I read something alarming in the daily “Best of GoComics” e-mail this morning. It was a panel of Dave Whamond’s **Reality Check**. It’s a panel comic, although it stands out from the pack by having a squirrel character in the margins. And here’s the panel.

Certainly a solid enough pun to rate a mention. I don’t know of anyone actually doing a March Mathness bracket, but it’s not a bad idea. Rating mathematical terms for their importance or usefulness or just beauty might be fun. And might give a reason to talk about their meaning some. It’s a good angle to discuss what’s intersting about mathematical terms.

And that lets me segue into talking about a set of essays. The next few weeks see the NCAA college basketball tournament, March Madness. I’ve used that to write some stuff about information theory, as it applies to the question: is a basketball game interesting?

**How Interesting Is A Basketball Tournament?**leads the series off. From it I answer: 63.**What We Talk About When We Talk About How Interesting What We’re Talking About Is**fills in a bit of context. I answer 63*what*.**But How Interesting Is A Real Basketball Tournament?**starts to shade the answer, reflecting things like how the number 1 seed nearly always beats the number 16 seed. It had never happened, when I wrote this essay. The number 16 beat the number 1 seed for the first time, I think, last year.**But How Interesting Is A Basketball Score?**This doesn’t relate to the essay, but a few weeks ago I read a book about the New York Original Celtics, who played — and invented — much of professional basketball in the 1910s and 1920s, and it’s all fascinating but it also mentions newspaper clippings of, like, the greatest game anyone had ever seen and the score was 28 to 25. (The game had much less offense and much more defense back then, plus you couldn’t necessarily count on the hoop having features like a backboard or stuff.)**Doesn’t The Other Team Count?
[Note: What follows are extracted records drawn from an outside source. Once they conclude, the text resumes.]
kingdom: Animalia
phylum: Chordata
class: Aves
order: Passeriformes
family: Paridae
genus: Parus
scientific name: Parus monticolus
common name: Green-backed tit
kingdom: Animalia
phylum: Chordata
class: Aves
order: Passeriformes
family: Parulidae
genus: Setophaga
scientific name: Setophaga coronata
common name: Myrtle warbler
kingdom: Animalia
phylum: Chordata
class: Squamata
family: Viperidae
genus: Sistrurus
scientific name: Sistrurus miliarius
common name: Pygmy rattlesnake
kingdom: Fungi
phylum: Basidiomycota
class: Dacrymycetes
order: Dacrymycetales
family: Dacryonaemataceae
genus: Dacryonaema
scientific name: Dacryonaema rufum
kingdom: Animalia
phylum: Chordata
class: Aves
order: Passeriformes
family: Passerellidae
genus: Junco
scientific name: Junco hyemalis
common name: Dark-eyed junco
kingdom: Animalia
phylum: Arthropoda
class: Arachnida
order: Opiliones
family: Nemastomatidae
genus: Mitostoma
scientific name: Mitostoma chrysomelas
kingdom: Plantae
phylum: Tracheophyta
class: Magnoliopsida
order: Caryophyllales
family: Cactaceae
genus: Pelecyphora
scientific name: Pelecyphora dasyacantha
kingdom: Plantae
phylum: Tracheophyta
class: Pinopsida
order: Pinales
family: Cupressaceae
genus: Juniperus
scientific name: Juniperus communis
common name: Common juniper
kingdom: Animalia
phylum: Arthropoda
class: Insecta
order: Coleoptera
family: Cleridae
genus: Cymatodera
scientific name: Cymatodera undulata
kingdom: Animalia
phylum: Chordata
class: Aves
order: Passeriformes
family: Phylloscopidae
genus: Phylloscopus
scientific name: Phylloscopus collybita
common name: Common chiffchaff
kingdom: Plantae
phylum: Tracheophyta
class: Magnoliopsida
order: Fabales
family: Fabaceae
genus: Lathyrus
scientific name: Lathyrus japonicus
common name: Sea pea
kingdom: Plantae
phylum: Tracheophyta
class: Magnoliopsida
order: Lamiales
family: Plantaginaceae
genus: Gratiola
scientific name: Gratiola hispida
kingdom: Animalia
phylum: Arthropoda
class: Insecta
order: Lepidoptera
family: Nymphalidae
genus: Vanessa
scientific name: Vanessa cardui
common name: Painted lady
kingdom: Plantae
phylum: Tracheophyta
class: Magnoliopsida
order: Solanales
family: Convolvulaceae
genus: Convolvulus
How Much?**Earlier I put up an answer about how interesting one team’s score was. The tricky part is the other team has a score, too, and you know it’s not the same as the first team’s. So, how to account for that?**A Little More Talk About What We Talk About When We Talk About How Interesting What We Talk About Is**as I circle back around to the 63 or some other number that’s appeared before, and I name just what the 63 of things are.

Along the way here I got to looking up actual scoring results from major sports. This let me estimate the information-theory content of the scores of soccer, (US) football, and baseball scores, to match my estimate of basketball scores’ information content.

**How Interesting Is A Football Score?**Football scoring is a complicated thing. But I was able to find a trove of historical data to give me an estimate of the information theory content of a score.**How Interesting Is A Baseball Score? Some Partial Results**I found some summaries of actual historical baseball scores. Somehow I couldn’t find the detail I wanted for baseball, a sport that since 1845 has kept track of every possible bit of information, including how long the games*ran,*about every game ever. I made do, though.**How Interesting Is A Baseball Score? Some Further Results**Since I found some more detailed summaries and refined the estimate a little.**How Interesting Is A Low-Scoring Game?**And here, well, I start making up scores. It’s meant to represent low-scoring games such as soccer, hockey, or baseball to draw some conclusions. This includes the question: just because a distribution of small whole numbers is good for mathematicians, is that a good match for what sports scores are like?